Sunday, September 23, 2018

Deconstructing the kneel

I absolutely love this pair of essays by the Washington Post's Elizabeth Bruenig: All Colin Kaepernick ever did was ask and The NFL’s Capitalist Anthem Policy.

there’s something more, something wider and stranger, at the root of all this fury over a few athletes quietly kneeling during their country’s anthem. For one, there’s the straightforward fact that kneeling isn’t a sign of disrespect, and nobody brought up in a country with the faintest hint of Christian culture actually thinks it is. As Luke Bretherton, a professor of theological ethics at Duke University, wrote last year in The Post: “New Testament stories describe people who kneel before Jesus in supplication or lament. With their kneeling, these biblical figures say: Something is desperately wrong, please hear us and use your power to help us. Their act of submission signals their faith that healing will come and their prayers will be answered.”

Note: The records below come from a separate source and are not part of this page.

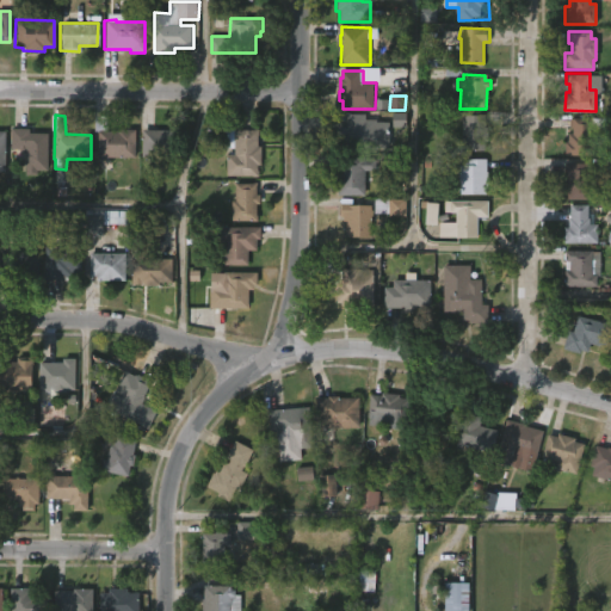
[(368,115),(368,119),(390,122),(390,144),(380,144),(380,148),(368,148),(368,152),(347,152),(347,115),(368,115)]
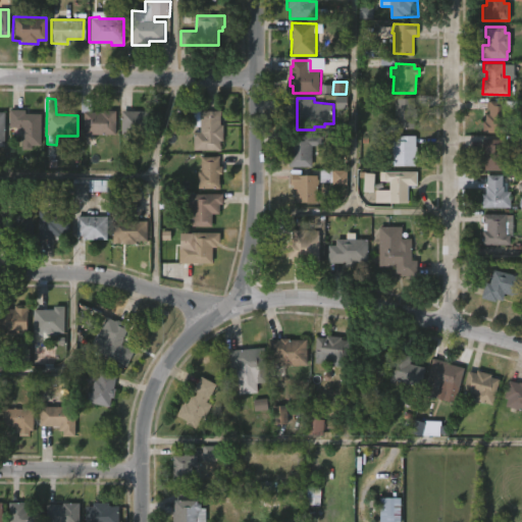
[(506,98),(506,105),(510,105),(510,121),(508,121),(508,131),(482,131),(482,119),(485,119),(485,111),(489,111),(489,107),(485,107),(485,99),(506,98)]
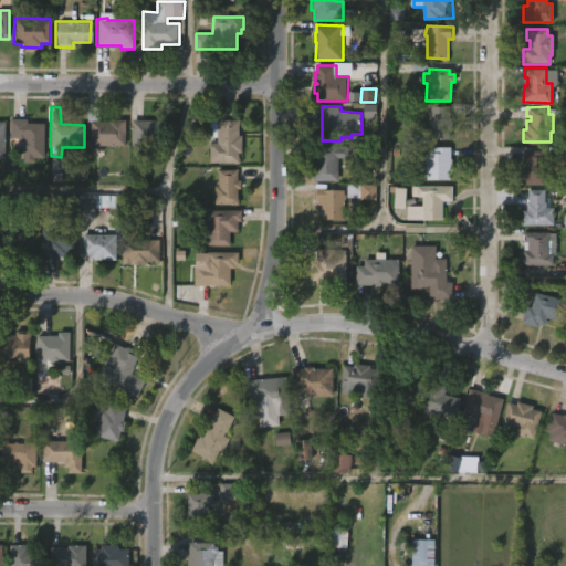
[(98,107),(97,122),(124,121),(124,145),(102,145),(102,157),(90,157),(90,123),(86,123),(86,107),(98,107)]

it has to do with the fact that liberalism sort of makes no bones about its contempt for the weak. Simply stating: I’m subjugated, I don’t like it, you’re doing it, and I want you to stop, is met with all kinds of fury because it’s seen as an abdication of agency, which liberal capitalism equates with personhood. This is the weird, loopy way in which those at the bottom of the liberal capitalist hierarchy wind up not only blamed but hated for the situation they’re in.

This is complicated stuff, but I think Bruenig has crystalized it in a beautiful and powerful way.